The feast moves over to Eastern Standard Restaurant on Saturday, March 15, as Irish Chef Tony O’Neill and Eastern’s chef Marco Suarez cook up an Irish breakfast,
On Sunday, March 16, at Jury’s Boston Hotel, visiting Chef Paul McKnight from Culloden Estate and Spa in Belfast teams up with Jury’s chef James Tierney, who is originally from Castlebar, to prepare a five course meal in the hotel’s stylish restaurant, Stanhope Grille.
The new wave of Gaelic Gourmet cooking, meanwhile, is spreading beyond the hotels and pubs and into the city’s cultural venues and nightlife.
Lee Statham, marketing director at the John F. Kennedy Library, says the Connolly cooking event, which is part of the Library’s prestigious Forum Series, has elicited nearly one thousand requests to attend.
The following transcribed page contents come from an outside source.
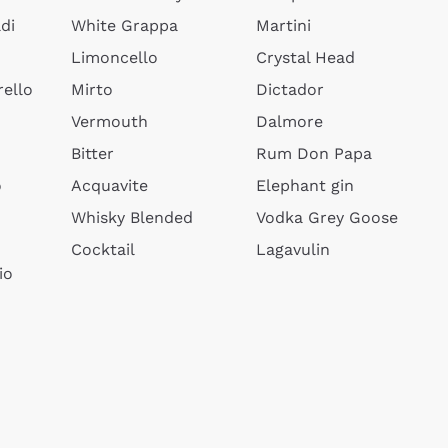
di
White Grappa
Martini
Limoncello
Crystal Head
ello
Mirto
Dictador
Vermouth
Dalmore
Bitter
Rum Don Papa
o
Acquavite
Elephant gin
Whisky Blended
Vodka Grey Goose
Cocktail
Lagavulin
io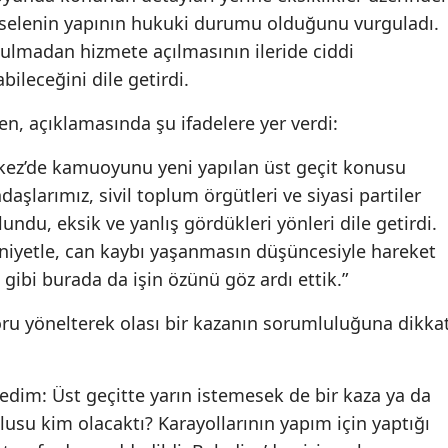
 meselenin yapının hukuki durumu olduğunu vurguladı.
tulmadan hizmete açılmasının ileride ciddi
ileceğini dile getirdi.
en, açıklamasında şu ifadelere yer verdi:
kez’de kamuoyunu yeni yapılan üst geçit konusu
daşlarımız, sivil toplum örgütleri ve siyasi partiler
du, eksik ve yanlış gördükleri yönleri dile getirdi.
 niyetle, can kaybı yaşanmasın düşüncesiyle hareket
gibi burada da işin özünü göz ardı ettik.”
 soru yönelterek olası bir kazanın sorumluluğuna dikka
edim: Üst geçitte yarın istemesek de bir kaza ya da
su kim olacaktı? Karayollarının yapım için yaptığı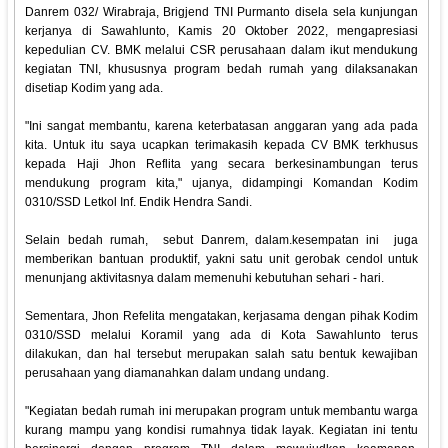
Danrem 032/ Wirabraja, Brigjend TNI Purmanto disela sela kunjungan
kerjanya di Sawahlunto, Kamis 20 Oktober 2022, mengapresiasi
kepedulian CV. BMK melalui CSR perusahaan dalam ikut mendukung
kegiatan TNI, khususnya program bedah rumah yang dilaksanakan
disetiap Kodim yang ada.
"Ini sangat membantu, karena keterbatasan anggaran yang ada pada
kita. Untuk itu saya ucapkan terimakasih kepada CV BMK terkhusus
kepada Haji Jhon Reflita yang secara berkesinambungan terus
mendukung program kita," ujanya, didampingi Komandan Kodim
0310/SSD Letkol Inf. Endik Hendra Sandi.
Selain bedah rumah, sebut Danrem, dalam.kesempatan ini juga
memberikan bantuan produktif, yakni satu unit gerobak cendol untuk
menunjang aktivitasnya dalam memenuhi kebutuhan sehari - hari.
Sementara, Jhon Refelita mengatakan, kerjasama dengan pihak Kodim
0310/SSD melalui Koramil yang ada di Kota Sawahlunto terus
dilakukan, dan hal tersebut merupakan salah satu bentuk kewajiban
perusahaan yang diamanahkan dalam undang undang.
"Kegiatan bedah rumah ini merupakan program untuk membantu warga
kurang mampu yang kondisi rumahnya tidak layak. Kegiatan ini tentu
And the Bee Hive jazz club in Boston’s South End, is initiating its first annual “Bee Irish” night on March 17, featuring an Irish blues band, Hogan’s Goat, led by Robert Emmet Dunlap. Chef Rebecca Newell has put on the menu Lamb, Barley and Parsnip Stew, Wild Irish Salmon, and Apple Oatmeal Crisp. There’s no sign of corned beef anywhere.
The Gaelic Gourmet Week ends of a musical note on Monday, March 17, at the Seaport Boston Hotel along the city’s waterfront. Fiddle champion Seamus Connolly, uilleann piper Jimmy O’Brien Moran, and multi-instrumentalist Kevin McElroy play an afternoon set of traditional music in the hotel’s newly renovated lounge.